Way before the economic boom, cars were a rarity. Then all of the sudden, they became more widespread. People started buying more cars in the late 1990s as a means to show off their status - which was clearly just a sign of a country getting itself out of rags and going to riches.
Like the remarkable speech by the character Will McAvoy played by Jeff Daniels in HBO's The Newsroom. Is Hanoi one of the best cities to live in the world?
It once was. And it probably still is for some.
I was born and brought up in Hanoi so even though I despise it very, very much as demonstrated in most of my rants on the Facebook platform, deep down I hold it still a very dear place - just that it has ran its course of being a place for me to be able to thrive, like many New Yorkers in the 1970s (or 2020s) that I assume went through the exact same thing.
Hanoi, though, has no Central Park. To see virtually everything falling apart - from the cultural heritages and places being taken down for unnecessary infrastructure, to the physical degradation of the city itself is up there with seeing your parents getting older and grumpier.
Part of the process, but very hard.
Imagine Hanoi if everyone were to ride a bicycle and didn't throw garbage everywhere they went. And imagine if there are actually changes being made to the environment. And just imagine if people don't get killed for ridiculous reasons because their state of well-being and rationality is never looked after - by faith, by science, or by not being raised by irresponsible parents who put phones and tablets in their kids hand to avoid actually engaging with them - by anything, at all.
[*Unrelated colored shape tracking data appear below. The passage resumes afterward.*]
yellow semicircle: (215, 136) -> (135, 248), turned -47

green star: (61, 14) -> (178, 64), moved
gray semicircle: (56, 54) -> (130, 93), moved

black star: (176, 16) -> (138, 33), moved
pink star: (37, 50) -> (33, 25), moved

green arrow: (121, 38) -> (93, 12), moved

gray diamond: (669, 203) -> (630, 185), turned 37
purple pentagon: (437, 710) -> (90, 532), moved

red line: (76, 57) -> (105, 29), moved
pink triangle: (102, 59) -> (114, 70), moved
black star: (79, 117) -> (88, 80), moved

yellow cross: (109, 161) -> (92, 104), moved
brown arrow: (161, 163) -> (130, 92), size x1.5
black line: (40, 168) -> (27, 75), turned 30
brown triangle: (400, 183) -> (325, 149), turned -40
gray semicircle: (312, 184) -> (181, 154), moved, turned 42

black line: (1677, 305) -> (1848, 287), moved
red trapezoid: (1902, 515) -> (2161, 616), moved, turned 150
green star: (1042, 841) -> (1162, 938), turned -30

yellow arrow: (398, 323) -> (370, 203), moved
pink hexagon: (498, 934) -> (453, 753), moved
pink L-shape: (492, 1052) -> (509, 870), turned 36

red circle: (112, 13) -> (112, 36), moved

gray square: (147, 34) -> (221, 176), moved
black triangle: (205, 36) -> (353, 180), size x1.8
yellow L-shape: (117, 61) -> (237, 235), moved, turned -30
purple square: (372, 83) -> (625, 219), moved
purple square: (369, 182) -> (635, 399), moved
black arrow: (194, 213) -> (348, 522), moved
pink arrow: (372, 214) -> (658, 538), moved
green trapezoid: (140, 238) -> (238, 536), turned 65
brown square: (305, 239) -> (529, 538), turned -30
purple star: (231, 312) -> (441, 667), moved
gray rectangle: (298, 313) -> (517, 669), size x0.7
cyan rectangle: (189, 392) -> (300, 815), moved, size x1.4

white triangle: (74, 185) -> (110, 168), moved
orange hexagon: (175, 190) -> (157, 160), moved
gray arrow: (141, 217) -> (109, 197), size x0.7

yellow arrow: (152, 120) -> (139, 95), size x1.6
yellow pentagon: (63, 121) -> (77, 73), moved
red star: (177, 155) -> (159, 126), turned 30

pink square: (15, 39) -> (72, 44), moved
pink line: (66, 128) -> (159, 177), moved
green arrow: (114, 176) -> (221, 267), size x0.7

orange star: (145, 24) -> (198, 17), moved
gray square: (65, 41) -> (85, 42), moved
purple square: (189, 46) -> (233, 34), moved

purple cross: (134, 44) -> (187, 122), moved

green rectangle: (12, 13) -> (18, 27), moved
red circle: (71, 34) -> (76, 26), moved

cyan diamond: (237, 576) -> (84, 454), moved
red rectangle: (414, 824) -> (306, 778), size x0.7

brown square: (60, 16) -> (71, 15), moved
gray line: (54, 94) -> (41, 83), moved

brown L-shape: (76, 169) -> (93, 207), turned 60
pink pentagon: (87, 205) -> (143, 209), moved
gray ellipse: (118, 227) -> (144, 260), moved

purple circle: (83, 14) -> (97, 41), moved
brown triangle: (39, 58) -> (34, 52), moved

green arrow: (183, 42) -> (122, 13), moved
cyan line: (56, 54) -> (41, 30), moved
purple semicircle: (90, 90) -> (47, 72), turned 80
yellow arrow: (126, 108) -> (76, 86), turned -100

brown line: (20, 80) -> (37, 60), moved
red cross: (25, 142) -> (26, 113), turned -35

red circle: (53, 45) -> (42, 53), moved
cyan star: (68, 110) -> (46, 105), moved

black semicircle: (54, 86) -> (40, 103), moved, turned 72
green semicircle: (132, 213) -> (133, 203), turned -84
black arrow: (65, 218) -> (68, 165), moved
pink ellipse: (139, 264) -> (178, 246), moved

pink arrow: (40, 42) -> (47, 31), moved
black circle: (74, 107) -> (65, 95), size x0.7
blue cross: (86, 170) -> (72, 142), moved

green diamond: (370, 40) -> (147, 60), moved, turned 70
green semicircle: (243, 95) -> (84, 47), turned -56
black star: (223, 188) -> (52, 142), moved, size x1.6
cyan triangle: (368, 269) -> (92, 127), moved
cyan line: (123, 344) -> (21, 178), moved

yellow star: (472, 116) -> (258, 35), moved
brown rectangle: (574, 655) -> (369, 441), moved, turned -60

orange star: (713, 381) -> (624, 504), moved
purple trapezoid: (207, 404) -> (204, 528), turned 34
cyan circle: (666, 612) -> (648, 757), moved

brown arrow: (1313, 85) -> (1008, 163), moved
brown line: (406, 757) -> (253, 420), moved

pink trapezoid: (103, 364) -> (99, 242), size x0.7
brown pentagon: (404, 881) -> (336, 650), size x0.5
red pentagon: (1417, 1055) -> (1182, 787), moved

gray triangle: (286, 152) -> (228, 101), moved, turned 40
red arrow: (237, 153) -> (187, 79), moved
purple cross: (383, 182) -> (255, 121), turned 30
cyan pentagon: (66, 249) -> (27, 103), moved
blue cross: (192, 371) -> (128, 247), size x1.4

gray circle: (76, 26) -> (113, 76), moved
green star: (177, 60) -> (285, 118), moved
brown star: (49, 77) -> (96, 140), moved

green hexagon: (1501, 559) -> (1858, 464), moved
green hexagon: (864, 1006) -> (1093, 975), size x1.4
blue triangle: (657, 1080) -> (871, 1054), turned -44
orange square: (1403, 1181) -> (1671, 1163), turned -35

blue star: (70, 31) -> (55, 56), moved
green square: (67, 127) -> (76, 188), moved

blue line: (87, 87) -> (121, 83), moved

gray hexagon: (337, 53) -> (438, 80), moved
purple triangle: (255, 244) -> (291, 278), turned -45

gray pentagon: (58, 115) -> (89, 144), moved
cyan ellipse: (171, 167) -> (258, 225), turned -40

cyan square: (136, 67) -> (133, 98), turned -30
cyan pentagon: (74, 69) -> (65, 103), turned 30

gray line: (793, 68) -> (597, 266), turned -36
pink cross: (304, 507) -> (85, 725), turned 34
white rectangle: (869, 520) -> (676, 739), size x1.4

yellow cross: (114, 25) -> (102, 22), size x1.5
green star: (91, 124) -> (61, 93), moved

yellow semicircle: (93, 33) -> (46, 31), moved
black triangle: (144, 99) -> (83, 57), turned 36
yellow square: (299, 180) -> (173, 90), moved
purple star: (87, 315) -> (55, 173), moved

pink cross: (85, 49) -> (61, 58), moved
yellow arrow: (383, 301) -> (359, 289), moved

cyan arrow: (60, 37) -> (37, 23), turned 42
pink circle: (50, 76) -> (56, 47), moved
The city which I had held dear for so long has pretty much for the most part died. But here's a tiniest little hope for the future when Hanoi, just like how many other cities in the world going through the same thing can get past all this and become a brand new one. A better one. And the spirit of Hanoi lives on with those that still believe in the city. Maybe 10 or 15 years from now, We'll look at the Hanoi again as how it used to be.